Bounding box prediction data:
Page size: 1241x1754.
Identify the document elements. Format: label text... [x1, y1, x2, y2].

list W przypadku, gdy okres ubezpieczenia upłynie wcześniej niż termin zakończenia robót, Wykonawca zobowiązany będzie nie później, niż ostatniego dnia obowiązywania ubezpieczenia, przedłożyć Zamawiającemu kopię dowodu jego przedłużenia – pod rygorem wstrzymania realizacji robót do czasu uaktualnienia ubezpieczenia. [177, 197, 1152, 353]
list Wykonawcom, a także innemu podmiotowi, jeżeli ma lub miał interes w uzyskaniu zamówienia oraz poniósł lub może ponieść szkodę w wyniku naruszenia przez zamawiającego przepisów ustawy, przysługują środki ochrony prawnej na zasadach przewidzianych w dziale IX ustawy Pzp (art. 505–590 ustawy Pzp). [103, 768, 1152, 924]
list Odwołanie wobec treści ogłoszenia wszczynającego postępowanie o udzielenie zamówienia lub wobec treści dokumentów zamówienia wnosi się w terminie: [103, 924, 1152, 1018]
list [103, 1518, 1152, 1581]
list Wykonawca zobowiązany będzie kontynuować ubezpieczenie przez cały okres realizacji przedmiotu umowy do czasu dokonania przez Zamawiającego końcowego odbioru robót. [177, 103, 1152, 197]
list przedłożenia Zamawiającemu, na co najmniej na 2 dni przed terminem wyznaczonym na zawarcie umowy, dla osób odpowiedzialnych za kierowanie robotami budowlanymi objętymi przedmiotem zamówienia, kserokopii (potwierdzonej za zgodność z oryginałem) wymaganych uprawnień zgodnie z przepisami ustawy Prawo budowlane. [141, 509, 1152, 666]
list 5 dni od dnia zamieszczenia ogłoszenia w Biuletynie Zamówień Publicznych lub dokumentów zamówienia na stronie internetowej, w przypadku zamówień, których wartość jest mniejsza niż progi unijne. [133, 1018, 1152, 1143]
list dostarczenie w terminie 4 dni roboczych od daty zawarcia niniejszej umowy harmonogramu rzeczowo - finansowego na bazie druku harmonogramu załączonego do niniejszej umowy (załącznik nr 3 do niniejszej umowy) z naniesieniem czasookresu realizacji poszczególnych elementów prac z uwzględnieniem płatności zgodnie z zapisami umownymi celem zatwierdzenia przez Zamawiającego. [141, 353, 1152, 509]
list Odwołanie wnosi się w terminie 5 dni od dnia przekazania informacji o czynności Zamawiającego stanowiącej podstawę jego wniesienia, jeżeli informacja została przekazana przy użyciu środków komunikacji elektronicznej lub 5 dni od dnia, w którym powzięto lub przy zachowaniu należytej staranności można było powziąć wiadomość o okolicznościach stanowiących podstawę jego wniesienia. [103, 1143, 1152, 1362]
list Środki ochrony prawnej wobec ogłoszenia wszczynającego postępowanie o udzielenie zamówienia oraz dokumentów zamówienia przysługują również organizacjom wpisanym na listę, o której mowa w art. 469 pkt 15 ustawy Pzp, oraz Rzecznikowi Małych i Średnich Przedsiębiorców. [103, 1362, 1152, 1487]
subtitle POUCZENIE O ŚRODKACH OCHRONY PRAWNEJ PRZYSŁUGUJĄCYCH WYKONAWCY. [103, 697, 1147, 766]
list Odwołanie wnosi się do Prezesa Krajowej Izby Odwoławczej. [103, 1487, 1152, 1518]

How to complete this task:
Each entry should be retyped exactly as given.

Answer space:
Page size: 1241x1754.
Identify the document elements. Format: label text... [x1, y1, x2, y2].

list W przypadku, gdy okres ubezpieczenia upłynie wcześniej niż termin zakończenia robót, Wykonawca zobowiązany będzie nie później, niż ostatniego dnia obowiązywania ubezpieczenia, przedłożyć Zamawiającemu kopię dowodu jego przedłużenia – pod rygorem wstrzymania realizacji robót do czasu uaktualnienia ubezpieczenia. [177, 197, 1152, 353]
list Wykonawcom, a także innemu podmiotowi, jeżeli ma lub miał interes w uzyskaniu zamówienia oraz poniósł lub może ponieść szkodę w wyniku naruszenia przez zamawiającego przepisów ustawy, przysługują środki ochrony prawnej na zasadach przewidzianych w dziale IX ustawy Pzp (art. 505–590 ustawy Pzp). [103, 768, 1152, 924]
list Odwołanie wobec treści ogłoszenia wszczynającego postępowanie o udzielenie zamówienia lub wobec treści dokumentów zamówienia wnosi się w terminie: [103, 924, 1152, 1018]
list [103, 1518, 1152, 1581]
list Wykonawca zobowiązany będzie kontynuować ubezpieczenie przez cały okres realizacji przedmiotu umowy do czasu dokonania przez Zamawiającego końcowego odbioru robót. [177, 103, 1152, 197]
list przedłożenia Zamawiającemu, na co najmniej na 2 dni przed terminem wyznaczonym na zawarcie umowy, dla osób odpowiedzialnych za kierowanie robotami budowlanymi objętymi przedmiotem zamówienia, kserokopii (potwierdzonej za zgodność z oryginałem) wymaganych uprawnień zgodnie z przepisami ustawy Prawo budowlane. [141, 509, 1152, 666]
list 5 dni od dnia zamieszczenia ogłoszenia w Biuletynie Zamówień Publicznych lub dokumentów zamówienia na stronie internetowej, w przypadku zamówień, których wartość jest mniejsza niż progi unijne. [133, 1018, 1152, 1143]
list dostarczenie w terminie 4 dni roboczych od daty zawarcia niniejszej umowy harmonogramu rzeczowo - finansowego na bazie druku harmonogramu załączonego do niniejszej umowy (załącznik nr 3 do niniejszej umowy) z naniesieniem czasookresu realizacji poszczególnych elementów prac z uwzględnieniem płatności zgodnie z zapisami umownymi celem zatwierdzenia przez Zamawiającego. [141, 353, 1152, 509]
list Odwołanie wnosi się w terminie 5 dni od dnia przekazania informacji o czynności Zamawiającego stanowiącej podstawę jego wniesienia, jeżeli informacja została przekazana przy użyciu środków komunikacji elektronicznej lub 5 dni od dnia, w którym powzięto lub przy zachowaniu należytej staranności można było powziąć wiadomość o okolicznościach stanowiących podstawę jego wniesienia. [103, 1143, 1152, 1362]
list Środki ochrony prawnej wobec ogłoszenia wszczynającego postępowanie o udzielenie zamówienia oraz dokumentów zamówienia przysługują również organizacjom wpisanym na listę, o której mowa w art. 469 pkt 15 ustawy Pzp, oraz Rzecznikowi Małych i Średnich Przedsiębiorców. [103, 1362, 1152, 1487]
subtitle POUCZENIE O ŚRODKACH OCHRONY PRAWNEJ PRZYSŁUGUJĄCYCH WYKONAWCY. [103, 697, 1147, 766]
list Odwołanie wnosi się do Prezesa Krajowej Izby Odwoławczej. [103, 1487, 1152, 1518]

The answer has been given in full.